▶ **REQUEST**: Please keep to the lines below from the one with "Начать знакомиться" through the one with "Nueva Subaru Trailseeker: la SUV 100%", and restate them word for word, ends included.

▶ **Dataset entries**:

((

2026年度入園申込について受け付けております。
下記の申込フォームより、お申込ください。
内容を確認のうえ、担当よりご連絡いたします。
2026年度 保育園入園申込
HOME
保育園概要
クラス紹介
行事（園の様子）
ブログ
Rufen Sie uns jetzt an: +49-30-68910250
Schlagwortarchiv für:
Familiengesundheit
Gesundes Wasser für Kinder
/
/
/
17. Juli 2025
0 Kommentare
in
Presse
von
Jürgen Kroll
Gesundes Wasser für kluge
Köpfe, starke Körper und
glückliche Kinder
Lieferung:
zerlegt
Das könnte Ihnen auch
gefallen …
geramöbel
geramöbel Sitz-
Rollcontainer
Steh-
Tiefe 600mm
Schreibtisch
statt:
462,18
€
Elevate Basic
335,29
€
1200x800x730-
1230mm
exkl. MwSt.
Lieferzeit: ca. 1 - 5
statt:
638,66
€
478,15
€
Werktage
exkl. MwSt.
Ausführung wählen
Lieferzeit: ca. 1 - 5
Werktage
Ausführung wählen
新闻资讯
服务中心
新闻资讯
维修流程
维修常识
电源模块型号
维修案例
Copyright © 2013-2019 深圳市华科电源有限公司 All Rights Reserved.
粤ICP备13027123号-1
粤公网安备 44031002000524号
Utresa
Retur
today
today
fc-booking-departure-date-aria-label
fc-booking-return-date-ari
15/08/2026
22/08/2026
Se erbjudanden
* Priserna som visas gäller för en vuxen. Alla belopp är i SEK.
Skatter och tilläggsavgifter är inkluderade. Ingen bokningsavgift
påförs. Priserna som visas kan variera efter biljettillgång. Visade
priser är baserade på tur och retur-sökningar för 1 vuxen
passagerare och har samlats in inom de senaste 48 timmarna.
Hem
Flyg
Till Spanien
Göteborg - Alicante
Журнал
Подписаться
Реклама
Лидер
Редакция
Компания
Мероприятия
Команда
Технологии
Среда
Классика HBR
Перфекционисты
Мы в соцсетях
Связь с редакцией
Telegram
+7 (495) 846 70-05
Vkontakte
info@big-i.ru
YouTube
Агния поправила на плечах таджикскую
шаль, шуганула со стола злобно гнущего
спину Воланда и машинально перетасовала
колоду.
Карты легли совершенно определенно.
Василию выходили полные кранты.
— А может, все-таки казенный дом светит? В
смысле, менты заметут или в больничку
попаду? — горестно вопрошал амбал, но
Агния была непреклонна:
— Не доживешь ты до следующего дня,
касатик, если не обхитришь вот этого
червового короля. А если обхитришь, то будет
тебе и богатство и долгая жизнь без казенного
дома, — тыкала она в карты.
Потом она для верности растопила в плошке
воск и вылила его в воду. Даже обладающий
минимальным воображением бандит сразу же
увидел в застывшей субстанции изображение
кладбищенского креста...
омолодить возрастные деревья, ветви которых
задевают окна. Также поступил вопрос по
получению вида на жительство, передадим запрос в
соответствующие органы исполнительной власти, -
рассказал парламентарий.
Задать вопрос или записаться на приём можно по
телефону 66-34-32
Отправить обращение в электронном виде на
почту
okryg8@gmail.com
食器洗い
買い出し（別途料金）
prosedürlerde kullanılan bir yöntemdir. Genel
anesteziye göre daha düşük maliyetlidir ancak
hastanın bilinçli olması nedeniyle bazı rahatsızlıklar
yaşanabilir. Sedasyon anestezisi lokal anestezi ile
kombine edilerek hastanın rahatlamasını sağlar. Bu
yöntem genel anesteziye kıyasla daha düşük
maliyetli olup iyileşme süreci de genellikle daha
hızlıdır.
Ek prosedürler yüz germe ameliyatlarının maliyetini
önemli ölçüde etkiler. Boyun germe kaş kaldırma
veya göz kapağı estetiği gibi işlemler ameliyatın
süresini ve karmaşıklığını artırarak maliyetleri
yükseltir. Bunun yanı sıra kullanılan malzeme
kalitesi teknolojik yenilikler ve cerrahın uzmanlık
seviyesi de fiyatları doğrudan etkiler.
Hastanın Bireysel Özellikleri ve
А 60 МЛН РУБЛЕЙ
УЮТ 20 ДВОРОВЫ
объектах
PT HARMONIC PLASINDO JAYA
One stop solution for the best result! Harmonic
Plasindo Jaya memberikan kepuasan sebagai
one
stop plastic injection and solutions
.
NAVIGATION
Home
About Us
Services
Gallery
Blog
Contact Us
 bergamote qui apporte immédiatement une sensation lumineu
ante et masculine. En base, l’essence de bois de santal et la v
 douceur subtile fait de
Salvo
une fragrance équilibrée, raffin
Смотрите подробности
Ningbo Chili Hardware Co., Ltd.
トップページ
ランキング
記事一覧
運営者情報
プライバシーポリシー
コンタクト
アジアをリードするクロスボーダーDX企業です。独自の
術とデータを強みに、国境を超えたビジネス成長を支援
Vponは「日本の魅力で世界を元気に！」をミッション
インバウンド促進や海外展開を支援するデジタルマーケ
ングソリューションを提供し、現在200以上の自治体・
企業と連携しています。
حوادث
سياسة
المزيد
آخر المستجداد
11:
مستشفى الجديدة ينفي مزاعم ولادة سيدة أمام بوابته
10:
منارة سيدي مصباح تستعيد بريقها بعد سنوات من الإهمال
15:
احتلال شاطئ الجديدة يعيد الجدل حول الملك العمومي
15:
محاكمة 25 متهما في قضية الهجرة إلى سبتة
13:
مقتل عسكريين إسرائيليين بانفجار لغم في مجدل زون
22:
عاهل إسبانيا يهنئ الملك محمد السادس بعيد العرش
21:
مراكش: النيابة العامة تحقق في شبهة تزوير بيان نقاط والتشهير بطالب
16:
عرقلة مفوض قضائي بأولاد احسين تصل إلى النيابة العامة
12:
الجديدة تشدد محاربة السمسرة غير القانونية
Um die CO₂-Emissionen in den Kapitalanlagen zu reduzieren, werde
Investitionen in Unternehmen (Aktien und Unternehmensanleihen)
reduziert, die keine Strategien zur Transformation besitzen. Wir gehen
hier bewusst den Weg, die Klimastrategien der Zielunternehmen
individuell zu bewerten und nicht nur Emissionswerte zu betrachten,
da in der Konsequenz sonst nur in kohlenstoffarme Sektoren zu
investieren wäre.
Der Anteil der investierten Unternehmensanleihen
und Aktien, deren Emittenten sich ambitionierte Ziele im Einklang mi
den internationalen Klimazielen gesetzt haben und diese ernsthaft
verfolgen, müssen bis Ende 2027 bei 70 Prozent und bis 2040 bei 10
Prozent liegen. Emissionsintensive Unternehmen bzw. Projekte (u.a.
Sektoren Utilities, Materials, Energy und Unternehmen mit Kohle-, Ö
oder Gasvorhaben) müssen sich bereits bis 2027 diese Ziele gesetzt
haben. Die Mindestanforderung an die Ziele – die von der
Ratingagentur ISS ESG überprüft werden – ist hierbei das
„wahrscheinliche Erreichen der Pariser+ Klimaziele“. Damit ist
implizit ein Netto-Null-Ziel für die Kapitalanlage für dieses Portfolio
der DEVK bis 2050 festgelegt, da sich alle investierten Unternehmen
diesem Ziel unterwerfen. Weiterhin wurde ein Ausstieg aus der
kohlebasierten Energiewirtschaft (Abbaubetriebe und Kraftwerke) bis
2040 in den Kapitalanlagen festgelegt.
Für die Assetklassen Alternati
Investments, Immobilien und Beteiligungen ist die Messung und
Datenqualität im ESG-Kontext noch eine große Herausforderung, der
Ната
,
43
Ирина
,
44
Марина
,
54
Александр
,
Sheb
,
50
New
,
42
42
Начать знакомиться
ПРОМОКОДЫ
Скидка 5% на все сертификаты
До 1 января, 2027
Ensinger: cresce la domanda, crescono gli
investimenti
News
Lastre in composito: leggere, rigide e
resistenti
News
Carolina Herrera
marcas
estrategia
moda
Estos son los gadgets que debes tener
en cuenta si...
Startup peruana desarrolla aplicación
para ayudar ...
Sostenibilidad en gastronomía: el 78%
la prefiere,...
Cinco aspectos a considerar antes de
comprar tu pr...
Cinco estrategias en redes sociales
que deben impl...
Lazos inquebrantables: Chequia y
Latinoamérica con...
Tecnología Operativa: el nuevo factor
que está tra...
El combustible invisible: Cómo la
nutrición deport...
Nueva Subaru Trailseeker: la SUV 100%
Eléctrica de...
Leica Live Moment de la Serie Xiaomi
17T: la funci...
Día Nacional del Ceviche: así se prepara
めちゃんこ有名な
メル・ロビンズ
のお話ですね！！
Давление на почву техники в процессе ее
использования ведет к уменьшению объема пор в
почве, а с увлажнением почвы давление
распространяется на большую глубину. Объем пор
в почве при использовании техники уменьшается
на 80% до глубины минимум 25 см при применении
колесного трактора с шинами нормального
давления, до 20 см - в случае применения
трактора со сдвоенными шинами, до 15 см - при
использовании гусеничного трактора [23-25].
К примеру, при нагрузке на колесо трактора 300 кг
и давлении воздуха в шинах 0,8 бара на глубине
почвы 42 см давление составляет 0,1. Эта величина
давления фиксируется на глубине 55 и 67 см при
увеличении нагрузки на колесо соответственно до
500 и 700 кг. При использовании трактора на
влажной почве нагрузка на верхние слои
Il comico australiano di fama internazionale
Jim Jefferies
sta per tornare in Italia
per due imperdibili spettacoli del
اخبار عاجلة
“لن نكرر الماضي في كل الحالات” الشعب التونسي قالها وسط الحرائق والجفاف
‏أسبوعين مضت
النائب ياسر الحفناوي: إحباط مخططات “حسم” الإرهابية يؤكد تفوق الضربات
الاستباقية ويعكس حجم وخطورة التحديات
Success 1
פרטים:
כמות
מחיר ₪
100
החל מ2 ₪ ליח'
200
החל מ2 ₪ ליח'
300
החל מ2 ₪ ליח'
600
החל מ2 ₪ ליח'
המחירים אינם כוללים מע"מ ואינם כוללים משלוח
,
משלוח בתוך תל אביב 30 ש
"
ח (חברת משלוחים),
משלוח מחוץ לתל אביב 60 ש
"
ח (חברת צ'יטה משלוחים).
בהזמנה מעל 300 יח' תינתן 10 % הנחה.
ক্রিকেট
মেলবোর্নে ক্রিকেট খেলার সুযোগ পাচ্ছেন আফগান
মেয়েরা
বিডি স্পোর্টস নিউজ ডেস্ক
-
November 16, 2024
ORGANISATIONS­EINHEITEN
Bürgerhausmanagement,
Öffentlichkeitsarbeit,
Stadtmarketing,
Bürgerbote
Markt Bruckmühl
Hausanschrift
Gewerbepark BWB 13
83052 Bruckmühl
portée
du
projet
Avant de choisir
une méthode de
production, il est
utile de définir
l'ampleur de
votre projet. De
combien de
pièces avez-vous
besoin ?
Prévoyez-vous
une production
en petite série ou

))

▶ **RESPONSE TO THIS TASK**:
Начать знакомиться
ПРОМОКОДЫ
Скидка 5% на все сертификаты
До 1 января, 2027
Ensinger: cresce la domanda, crescono gli
investimenti
News
Lastre in composito: leggere, rigide e
resistenti
News
Carolina Herrera
marcas
estrategia
moda
Estos son los gadgets que debes tener
en cuenta si...
Startup peruana desarrolla aplicación
para ayudar ...
Sostenibilidad en gastronomía: el 78%
la prefiere,...
Cinco aspectos a considerar antes de
comprar tu pr...
Cinco estrategias en redes sociales
que deben impl...
Lazos inquebrantables: Chequia y
Latinoamérica con...
Tecnología Operativa: el nuevo factor
que está tra...
El combustible invisible: Cómo la
nutrición deport...
Nueva Subaru Trailseeker: la SUV 100%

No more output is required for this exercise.